Seus olhos estavam fechados.
Inconsciente, ele parecia sereno.
Levantei-lhe as pálpebras.
Era evidente, pelas pupilas, que tivera uma grave lesão cerebral.
Delicadamente, nós o tiramos do cockpit e o deitamos no chão.
Nisso, eu o ouvi suspirar.
Senti que sua alma partia naquele momento.
Chegou mais socorro.
Fizemos vários acessos venosos no corpo inerte. Eu ainda sentia seu pulso.
Chamamos um helicóptero ao local e meu amigo foi levado às pressas para o Hospital Maggiore.
Mas, tendo visto a extensão dos ferimentos, sabia que ele não poderia sobreviver.

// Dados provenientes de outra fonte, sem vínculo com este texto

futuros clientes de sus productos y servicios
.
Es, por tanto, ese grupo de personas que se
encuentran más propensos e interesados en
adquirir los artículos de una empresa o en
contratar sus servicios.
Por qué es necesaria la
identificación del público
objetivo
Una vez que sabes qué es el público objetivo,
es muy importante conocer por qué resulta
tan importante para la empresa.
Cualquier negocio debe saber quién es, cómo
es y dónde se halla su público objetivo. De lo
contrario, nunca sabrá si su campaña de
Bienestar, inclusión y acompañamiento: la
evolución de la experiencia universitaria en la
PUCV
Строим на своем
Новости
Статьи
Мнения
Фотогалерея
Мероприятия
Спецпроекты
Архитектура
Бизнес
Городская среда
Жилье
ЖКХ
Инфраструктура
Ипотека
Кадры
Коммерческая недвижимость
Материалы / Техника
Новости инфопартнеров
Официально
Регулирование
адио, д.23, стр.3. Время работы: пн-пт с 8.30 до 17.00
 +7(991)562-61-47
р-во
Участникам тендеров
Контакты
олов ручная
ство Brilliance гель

Percebi que de nada adiantaria eu ir.
Não poderia fazer mais nada para ajudar.
Apanhei o capacete de Senna e o deixei no centro médico, em lugar seguro.

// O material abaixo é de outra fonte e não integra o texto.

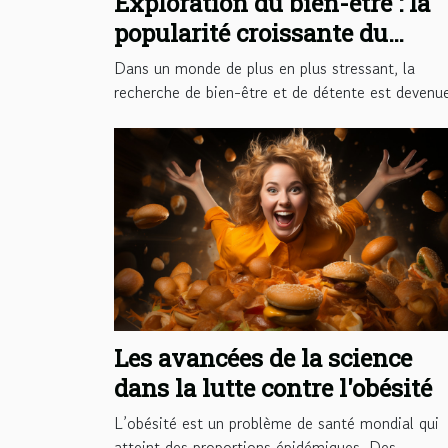
Exploration du bien-être : la
popularité croissante du
massage thaï traditionnel à
Dans un monde de plus en plus stressant, la
Marseille
recherche de bien-être et de détente est devenue
Les avancées de la science
dans la lutte contre l'obésité
L’obésité est un problème de santé mondial qui
atteint des proportions épidémiques. Des...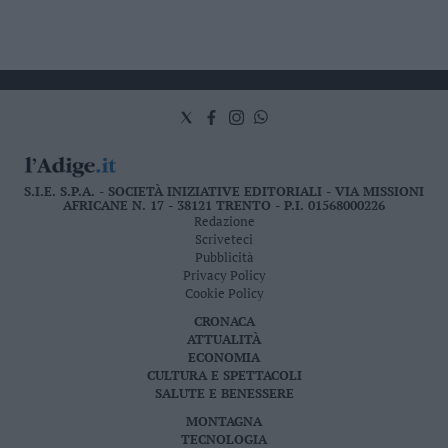
S.I.E. S.P.A. - SOCIETÀ INIZIATIVE EDITORIALI - VIA MISSIONI
AFRICANE N. 17 - 38121 TRENTO - P.I. 01568000226
Redazione
Scriveteci
Pubblicità
Privacy Policy
Cookie Policy
CRONACA
ATTUALITÀ
ECONOMIA
CULTURA E SPETTACOLI
SALUTE E BENESSERE
MONTAGNA
TECNOLOGIA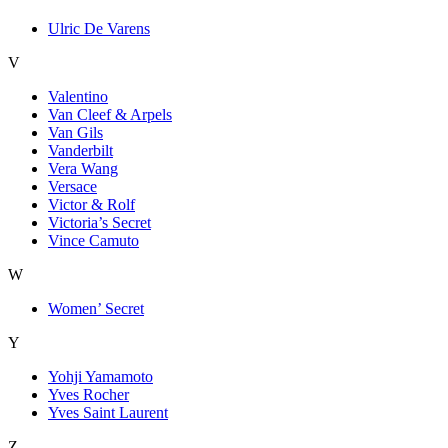
Ulric De Varens
V
Valentino
Van Cleef & Arpels
Van Gils
Vanderbilt
Vera Wang
Versace
Victor & Rolf
Victoria’s Secret
Vince Camuto
W
Women’ Secret
Y
Yohji Yamamoto
Yves Rocher
Yves Saint Laurent
Z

Soube que a corrida logo recomeçaria.
A equipe de limpeza espalhou cimento em pó para absorver o vazamento do carro de Ayrton, marcando o lugar em que eu perdera meu amigo tão querido.
A corrida prosseguiu, dessa vez sem novidades.
Somente mais tarde, foi feito o triste anúncio de que Senna havia morrido.
Desde o acidente, freqüentemente revivo as recordações de meu amigo.
Uma imagem em especial permanece.
Em março de 1993, antes do treino para o Grande Prêmio do Brasil, Senna convidou-me para pescar em sua fazenda em Tatuí, interior de São Paulo.
Fomos de helicóptero.
Anos antes, havia mandado prover de peixes o lago de sua propriedade.
Nessa noite houve uma forte tempestade e ficamos sem eletricidade e sem telefone.
Quando soube que eu tinha de ligar para casa, Senna, solícito, levou-me a uma cidadezinha a 65 quilômetros dali, guiando velozmente através de estradas inundadas.
Encontramos um telefone público.
Estávamos tentando fazê-lo funcionar quando um grupo de crianças se aproximou.
Por fim, achamos um mecânico, que reconheceu Senna, e me deixou usar seu telefone.
Fui fazer a ligação.
Quando voltei, um número maior de crianças havia se aglomerado.
Sempre me lembrarei de Senna naquela noite, rodeado de crianças entusiasmadas, pacientemente assinando autógrafo após autógrafo à luz de um solitário lampião de rua.